Rolling out the pastry
- Place the chilled pastry on to a clean worktop and roll out evenly, until it is a slightly larger circle than the combined width and depth of the tin. Approximately 30cm/11″ in width.
- Roll the pastry around the rolling pin and transfer to the tart tin. Allow the pastry to settle into the tin. DO NOT stretch it as it will only shrink while baking.
- Ensure the tin is fully lined and then trim away any excess pastry.
- Dock the base of the pastry tart with a fork and then line with baking parchment. Fill the lined tart with baking beans, or ceramic balls and place into the top of the oven.
- Bake the pastry for 15 minutes, then remove from the oven and lift out the baking parchment and beans.
- Return the tart to the oven and bake for a further 5 minutes.
Layering the leeks and Stilton
- While the pastry is baking, prepare the leek. Strip the outer 2 layers, cut off the root end and top, then rinse thoroughly with cold water.
- Cut the leek into whole rings, approximately 1cm deep and the gently sauté in a dry pan over a medium/low heat for 10 minutes, or until slightly softened.
- Remove the pastry shell from the oven when baked.
- Carefully transfer the whole leek rings to the tart shell. Add any odd pieces of leek around the whole rings in the tart.
- Cut the rind away from the Stilton. Now, using a fork, break up the Stilton, on a board, into crumbs. Sprinkle the crumbs over the leek in the tart shell.
- Reduce the oven temperature to 200C/180C fan, gas mark 6.
Making and adding the egg custard
- Crack 4 eggs into a large jug. Add the double cream, nutmeg and pepper. Whisk together using a fork, until the mixture is uniform.
- Pour the egg custard carefully into the pastry tart.
- Carefully, as the tart is still warm, run a piece of butter around the top perimeter of the tin.

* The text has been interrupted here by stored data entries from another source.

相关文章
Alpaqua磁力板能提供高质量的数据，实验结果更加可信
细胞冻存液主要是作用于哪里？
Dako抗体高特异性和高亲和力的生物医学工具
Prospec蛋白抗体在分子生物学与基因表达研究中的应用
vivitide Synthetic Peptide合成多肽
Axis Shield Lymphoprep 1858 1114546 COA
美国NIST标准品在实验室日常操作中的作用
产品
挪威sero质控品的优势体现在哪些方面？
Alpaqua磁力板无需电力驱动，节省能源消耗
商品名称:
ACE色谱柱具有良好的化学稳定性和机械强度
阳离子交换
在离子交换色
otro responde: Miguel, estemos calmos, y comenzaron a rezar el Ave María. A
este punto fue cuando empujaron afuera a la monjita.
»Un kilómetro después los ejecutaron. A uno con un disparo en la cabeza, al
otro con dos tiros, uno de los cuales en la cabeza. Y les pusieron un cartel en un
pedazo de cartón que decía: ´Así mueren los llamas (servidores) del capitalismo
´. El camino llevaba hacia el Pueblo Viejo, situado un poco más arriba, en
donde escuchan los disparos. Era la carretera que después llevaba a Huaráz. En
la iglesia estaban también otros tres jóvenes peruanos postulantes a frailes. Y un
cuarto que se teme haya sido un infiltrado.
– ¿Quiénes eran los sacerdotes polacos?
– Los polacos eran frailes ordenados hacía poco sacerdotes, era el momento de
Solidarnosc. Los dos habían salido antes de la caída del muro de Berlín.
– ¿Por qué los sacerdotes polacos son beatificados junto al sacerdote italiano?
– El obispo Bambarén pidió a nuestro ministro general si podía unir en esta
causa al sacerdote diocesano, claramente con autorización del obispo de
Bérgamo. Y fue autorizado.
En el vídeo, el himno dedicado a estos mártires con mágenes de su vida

This will stop any pastry decorations sticking.
- Gather together the pastry offcuts. Roll to the thickness of a one pound coin.

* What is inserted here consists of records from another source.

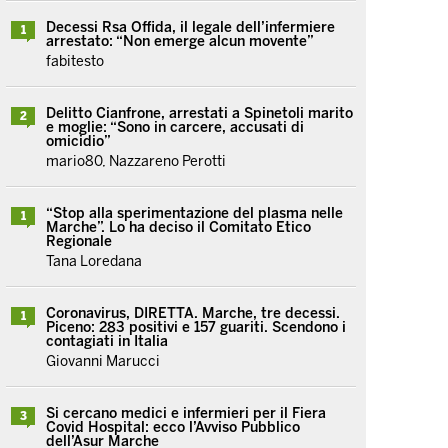
Decessi Rsa Offida, il legale dell’infermiere
1
arrestato: “Non emerge alcun movente”
fabitesto
Delitto Cianfrone, arrestati a Spinetoli marito
2
e moglie: “Sono in carcere, accusati di
omicidio”
mario80, Nazzareno Perotti
“Stop alla sperimentazione del plasma nelle
1
Marche”. Lo ha deciso il Comitato Etico
Regionale
Tana Loredana
Coronavirus, DIRETTA. Marche, tre decessi.
1
Piceno: 283 positivi e 157 guariti. Scendono i
contagiati in Italia
Giovanni Marucci
Si cercano medici e infermieri per il Fiera
3
Covid Hospital: ecco l’Avviso Pubblico
dell’Asur Marche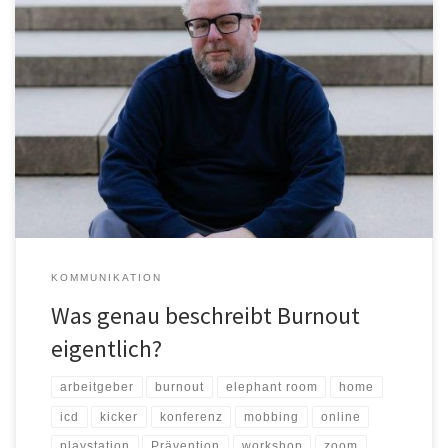
Ist es ein medizinischer Begriff? Ich fang mal hinten an: Ja, die
Diagnose Burnout wurde 2022 (endlich) offiziell in den ICD-11
aufgenommen und wird dort wie nachfolgend beschrieben:
Burnout ist ein Syndrom, das als Folge von chronischem Stress am
Arbeitsplatz konzeptualisiert wird, der nicht erfolgreich bewältigt
wurde. Es ist durch drei […]
KOMMUNIKATION
Was genau beschreibt Burnout
eigentlich?
arbeitgeber
burnout
elephant room
home
icd
kicker
konferenz
mobbing
online
playstation
Prävention
workshop
zoom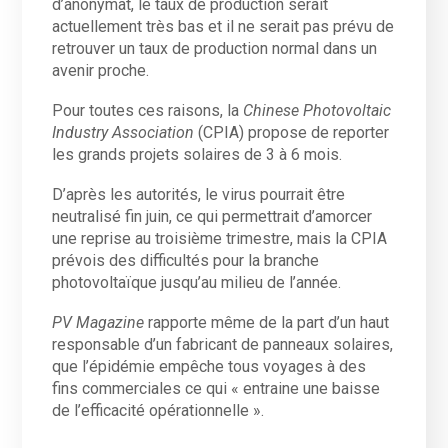
d’anonymat, le taux de production serait
actuellement très bas et il ne serait pas prévu de
retrouver un taux de production normal dans un
avenir proche.
Pour toutes ces raisons, la
Chinese Photovoltaic
Industry Association
(CPIA) propose de reporter
les grands projets solaires de 3 à 6 mois.
D’après les autorités, le virus pourrait être
neutralisé fin juin, ce qui permettrait d’amorcer
une reprise au troisième trimestre, mais la CPIA
prévois des difficultés pour la branche
photovoltaïque jusqu’au milieu de l’année.
PV Magazine
rapporte même de la part d’un haut
responsable d’un fabricant de panneaux solaires,
que l’épidémie empêche tous voyages à des
fins commerciales ce qui « entraine une baisse
de l’efficacité opérationnelle ».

- Use a 1 inch/2.5cm approx. cutter to cut out about 25-30 circles. These will be placed around the edge of the tart.
- Break an egg into a small bowl, add 1tsp of cream or milk and whisk together. This is the egg wash.
- Take the first cutout and with a pastry brush, dipped in egg wash, brush both sides of the circle. Place the circle on to the edge of the tart. The centre of the circle should be in contact with the edge of the tart. Continue, using the same egg wash method and placing the 2nd circle so that just overlaps the first disc.
- Keep going until the whole perimeter of the tart case is covered. I used 22 pastry discs. The number you need will depend on the size of your tart, how much the discs overlap and other variables.
- Finally, when the decorations are in place, pour any leftover egg wash into the tart. As long as there is room.
Baking the tart
- Place the tart carefully into the centre of the oven and bake for 40-50 minutes. The tart is baked when there is no wobble in the centre, the filling has set and the egg custard is golden.
- When fully baked remove the tart from the oven and allow to cool before removing from the loose bottom tart tin.
This tart is delicious served warm for lunch or dinner, Also is is very tasty eaten cold or at room temperature, making it ideal for summer picnics and buffets.
It will keep for up to 3 days, stored in a container or, wrapped in cling film and kept in the fridge.
If you have enjoyed this recipe For Walnut Pastry Crust Leek Stilton Tart you may also like these:
Homemade quiche and tarts taste a million times better than most shop bought varieties available. Seasoning, ingredients and indeed the pastry can all be tailored to our own personal tastes. While I haven’t taken on the challenge of Filo Pastry yet, shortcrust is incredibly easy, see Perfect Butter Shortcrust Pastry.
Whether served with a jacket potato and salad for a substantial meal, or grabbing a slice to eat whilst on the go, tarts and quiches are easy to make. They are also very satisfying to eat.
Do you have a favourite flavour combination for quiches and tarts?
Whatever you are making, baking and creating in your kitchens, have fun.